To ensure that the gene silencing effect on GFP-negative cells was not due to insensitivity of GFP detection or silencing of transgenic expression, additional co-culture experiments were performed (figure 1B). A significant inhibition of HCV replication was observed when Huh7-ET HCV replicon cells were co-cultured with naïve Huh7 cells stably expressing shNS5b at a 1:1 ratio (51±12%, n=6, p<0.01) compared with Huh7-shCon co-cultures and untreated Huh7 cells (figure 1C). A similar effect was observed at a lower ratio of 1:0.5 Huh7-ET and Huh7-shNS5b cells, but lost significance when co-culturing at very low ratios (figure 1C). To confirm that primary human cells and other cell types also transmit RNAi, we tested primary B lymphocytes isolated from human spleen stably transduced with shRNA vectors (figure 1E). Similar to the co-culture with transduced Huh7 cells, a significant inhibition of viral replication was observed in replicon cells co-cultured with B cells expressing shNS5b at a ratio of 1:1 (p<0.01) or 1:5 (p<0.05) compared with co-cultures of B cells with shCon (figure 1F).

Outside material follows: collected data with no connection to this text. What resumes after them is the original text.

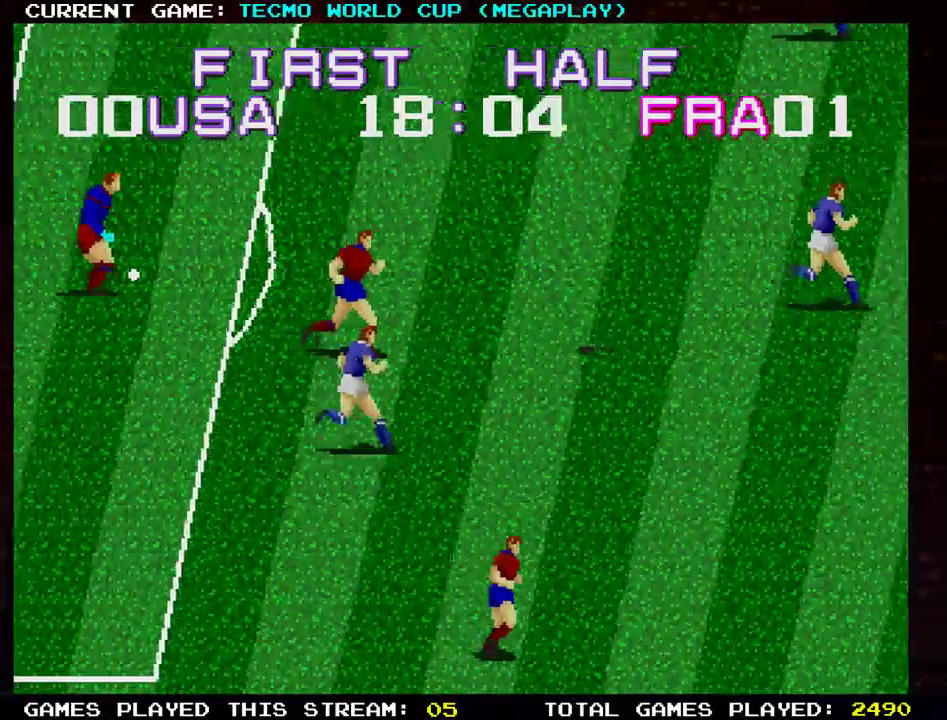
Gameplay with a controller (arcade stick); each line is a JSON object with the inputs held at the frame after it. "events" lists button and stick changes between this image and that frame as [ms after this image, input, new state], when the widget could be followed in between. Not read: L3 R3.
{"buttons": [], "left_stick": "right", "events": []}
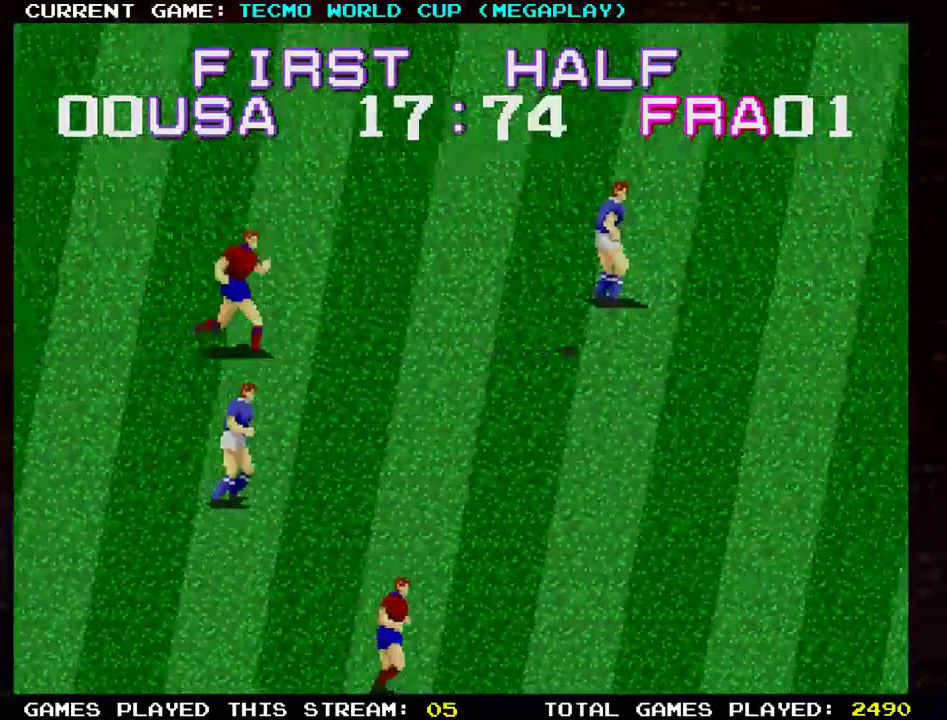
{"buttons": [], "left_stick": "right", "events": []}
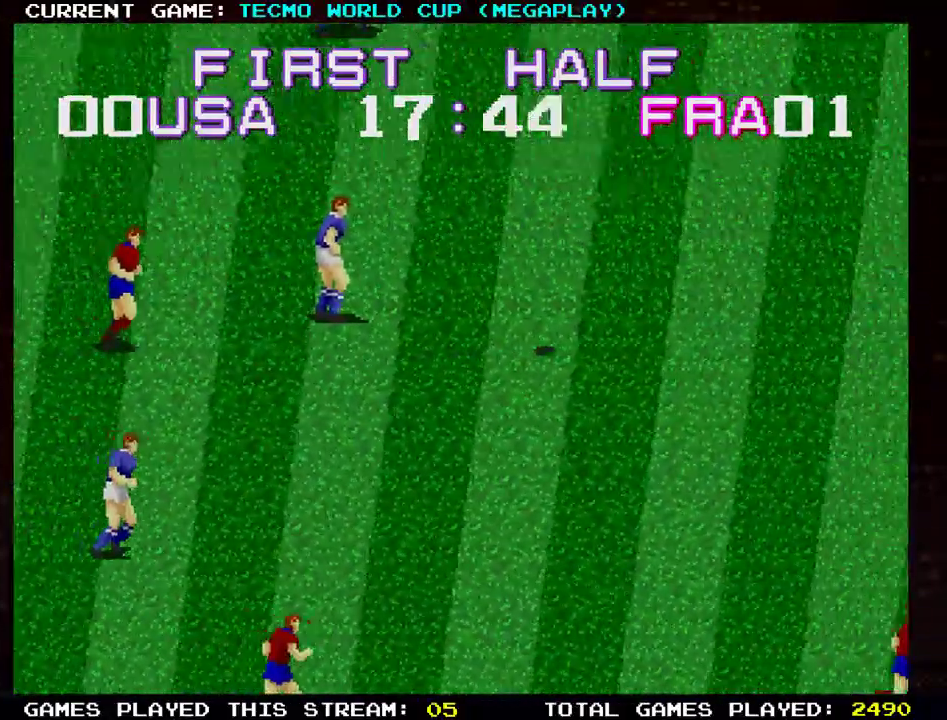
{"buttons": [], "left_stick": "right", "events": []}
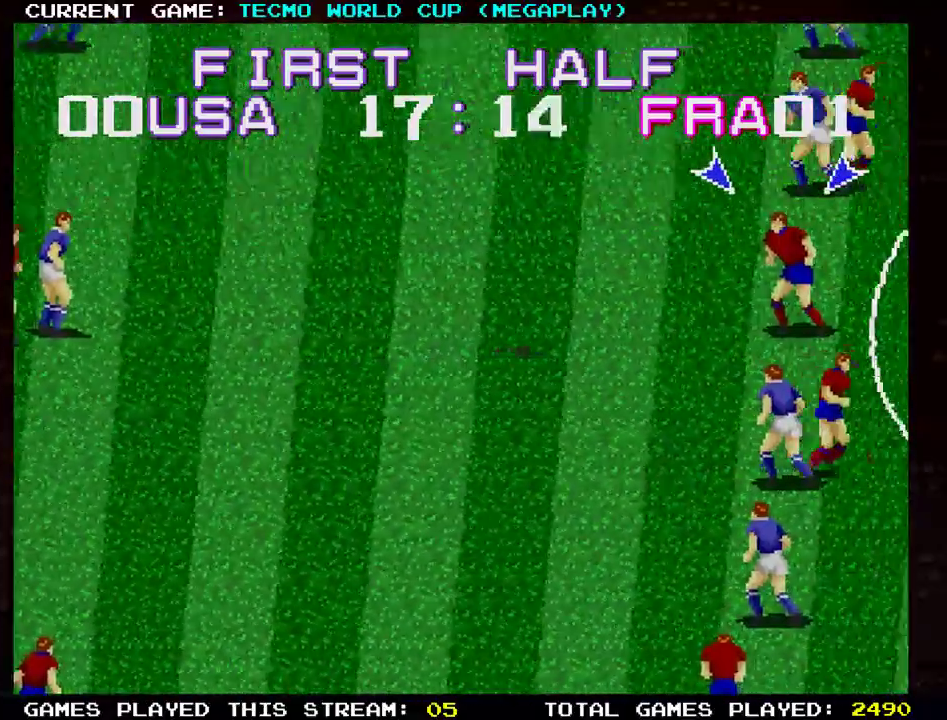
{"buttons": [], "left_stick": "right", "events": [[117, "left_stick", "up"], [317, "left_stick", "right"]]}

RNAi transmission has been reported to be dependent20 or independent15 on cell contact depending on the model used, although the exact mechanisms remain largely elusive. Using immunofluorescence microscopy, we observed that LV-shCD81-dependent knockdown of CD81 expression in GFP-negative cells was not restricted to cells in direct contact with GFP-positive cells but, rather, a general pattern of CD81 reduction was seen (data not shown). To further investigate whether RNAi can be transmitted in the absence of direct cell-cell contact, CM was prepared from stably transduced Huh7 cells expressing shCon, shCD81 or shNS5b (figure 1B). As shown in figure 1D, exposure of Huh7-ET cells to shNS5b-CM (at a final concentration of 50%) specifically reduced HCV replication by 39±12% (n=9, p<0.01) without transfer of GFP positivity. Treatment with shCD81-CM also significantly reduced CD81 expression in Huh7 cells (23.5±5.1% inhibition, n=7, p<0.01). These results suggest that transmission of RNAi is independent of cell contact but rather seems to involve the uptake of released silencing RNA components.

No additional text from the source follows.